Grizzled veterans of the nonprofit world might recall a time when it wasn't necessary to take an organization through a branding exercise. But those days have been gone since the turn of the millennium. A 2012 article in USA TODAY reported that close to one million U.S. charities are now registered as a 501(c)3 organization, legally empowering them to conduct fundraising campaigns. That figure rose by more than 50% since the year 2000. (Or, more accurately, since the terrorist attacks of 9/11/2001, according to one expert in quoted in the article.)
Meanwhile, the economic downturn of recent years means a smaller pie to slice among this growing number of entities. Flagging profits in the private sector impacts the size of grants from foundations and direct corporate charity, and an individual's ability to give might be negatively affected through loss of job or investment income.
Taken altogether, it's clear that establishing and clarifying your mission has become vital for aligning the values of your organization in a donor's mind while also differentiating you from other nonprofits. Of course, even in the best of times the largest nonprofits don't possess pockets with the depth of Procter & Gamble or PepsiCo. But the scale on which most organizations operate, and the built-in mindset of frugality, enable many charities to do a great deal of branding while spending very little money.
Let's look at examples from each of the four phases of a branding cycle:
1. Research. While it can be a valuable exercise to hire a professional, third-party vendor to conduct market research and compile a thoughtful evaluation of your brand, this is more of an investment than many nonprofits can afford and, honestly, may need. For one thing, nonprofits have a resource to help with research that is the envy of any business: volunteers. Harness the power of these true believers to make the phone calls and circulate the online surveys that accumulate the quantitative data about your brand. For the price of a few pizzas or even just coffee and cookies, you can host focus groups with donors, trustees, staff, and/or people in the community to learn what they feel makes your organization tick. Roger Sametz of Sametz Blackstone Associates recommends limiting group meetings to fewer than 30 people. "You usually hear the same information after speaking with 15 or so people," says Sametz.
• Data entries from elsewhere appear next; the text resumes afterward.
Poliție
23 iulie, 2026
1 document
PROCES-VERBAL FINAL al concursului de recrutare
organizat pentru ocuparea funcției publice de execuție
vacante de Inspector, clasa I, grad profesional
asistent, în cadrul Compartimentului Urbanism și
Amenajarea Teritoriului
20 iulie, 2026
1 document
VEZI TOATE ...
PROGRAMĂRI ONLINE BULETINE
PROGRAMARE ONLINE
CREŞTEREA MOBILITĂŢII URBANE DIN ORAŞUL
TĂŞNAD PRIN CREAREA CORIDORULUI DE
2. Development. Odds are good that your research phase won't discover what you've been doing all along is completely wrong. So when it comes to visual representations of your brand, think refresh instead of revamp. The slightest alterations to your color palette and fonts can make your website, brochures, and other materials feel revitalized. Digital tools make it easy and cost-effective to do a lot of the design and printing in-house rather than paying an agency. Time this exercise to coincide with the need to replenish your inventory, and don't forget to involve at least some of the stakeholders from the research phase in this part as well. In the long-run, integrating their feedback galvanizes their emotional attachment to the work they've put into the rebranding as well as your organizational mission.
3. Engagement. Nonprofits typically are pretty good at this phase. They know how to search for the best deals on T-shirts, pens, tote bags, or whatever they want to give a contributor as a small token of their appreciation. Don't overlook the opportunity to partner with private businesses. Finding a local coffee roaster to contribute their product in conjunction with a coffee mug sporting your nonprofit's logo not only allows you to increase the value of your asking amount, it could also lead to that company donating a portion of its sales to your organization. Maximizing publicity opportunities is crucial here as well. If you have newspaper photographers or broadcast journalists covering an event you're hosting, make sure your brand is visible. The same goes for any images or video you post on your social media channels.
4. Evaluation. Fundraising is cyclical by nature. So there are built-in periods that enable your organization to pause and reflect on whether your branding efforts aided its goals. You can get feedback from some of the same stakeholders who have helped in the research and development phases while adding a few new voices to the mix. If all goes well, you'll have a good story to publicize about how much the success has forwarded your organizational mission.